Other highlights of my time in the choir were the Christmas visits to the pantomime at Leeds Grand organised (and I think paid for) by our American Precentor Father Fiske. We were delighted at the pre-arranged mention of our presence during the performance by the likes of Norman Evans or Albert Modley. Just after I joined the choir we were taken for a week’s camp to Robin Hood’s Bay. We were accommodated in the primary school and as a gesture of thanks sang Evensong in the parish church. On a very different note the whole country was horrified by the trial of John George Haigh, the acid bath murderer. He came from Outwood, went to QEGS and was a choirboy at Wakefield Cathedral. When his trial was being held in a blaze of publicity in the national papers I remember going to sing a Sunday service and sitting down to see a very neatly written card pinned to the choir stalls which said ‘Here sat John George Haigh’ followed by the dates when he had been in the choir. I have no proof who put it there but have some suspicions.
I left the choir in 1953 and singing became a thing of my past until 1977. I was living in Whakatane, a small town on the Bay of Plenty coast in North Island New Zealand.
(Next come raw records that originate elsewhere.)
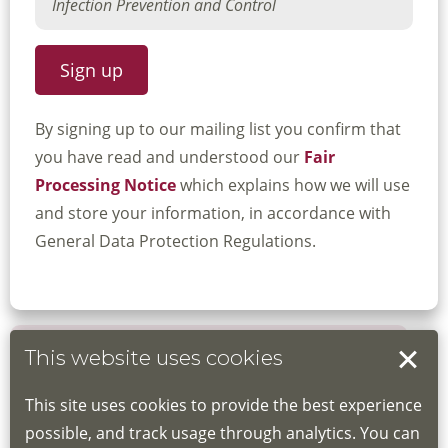
By signing up to our mailing list you confirm that
you have read and understood our
Fair
Processing Notice
which explains how we will use
and store your information, in accordance with
General Data Protection Regulations.
This website uses cookies
Book your place
This site uses cookies to provide the best experience
Book through the Hub
possible, and track usage through analytics. You can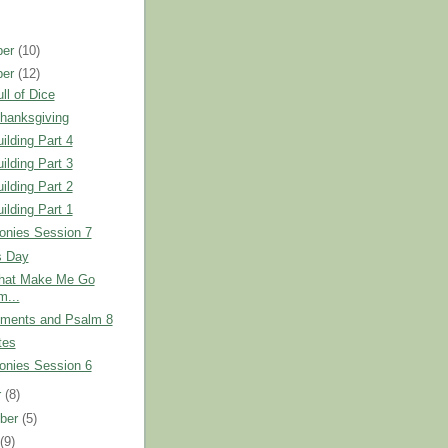
ber
(10)
ber
(12)
ll of Dice
hanksgiving
ilding Part 4
ilding Part 3
ilding Part 2
ilding Part 1
onies Session 7
s Day
that Make Me Go
...
nments and Psalm 8
tes
onies Session 6
r
(8)
ber
(5)
t
(9)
A friend told me he was a member of a choir in an even smaller local town, Edgecumbe, and that they were practising the Fauré Requiem and I should come along. Like the 10 year old boy I hesitantly went and I have been going ever since.
The Edgecumbe Choir was started 60 years ago in the Presbyterian Church mainly by dairy farmers and their wives with a 22 year old conductor who had played the violin at school and who reluctantly agreed to do the job. It is an all comers’ choir – it was decided early on that if they tried to audition people there would be no choir. An attitude of ‘if music has been written to sing we’ll have a go at singing it’ has meant that I have been able to sing many of the choral classics over the years. There have been one or two interesting performances. In my early days we sang Handel’s setting of ‘Dixit Dominus’ which bore only an occasional resemblance to his music though I think we all finished at the same time. Mostly however through sheer hard work we are content and sometimes elated by our performances.
In recent years we have performed music by John Rutter, Karl Jenkins, Adele and Freddie Mercury as well as American composer Moreton Lauridsen. However we now look forward to finishing our 60th Anniversary year with, of course, The Messiah. I hope that when we get to the final great Amen I will be able to look forward to celebrating in 2018, 70 years since I walked down the steps and into my first practice at Wakefield Cathedral.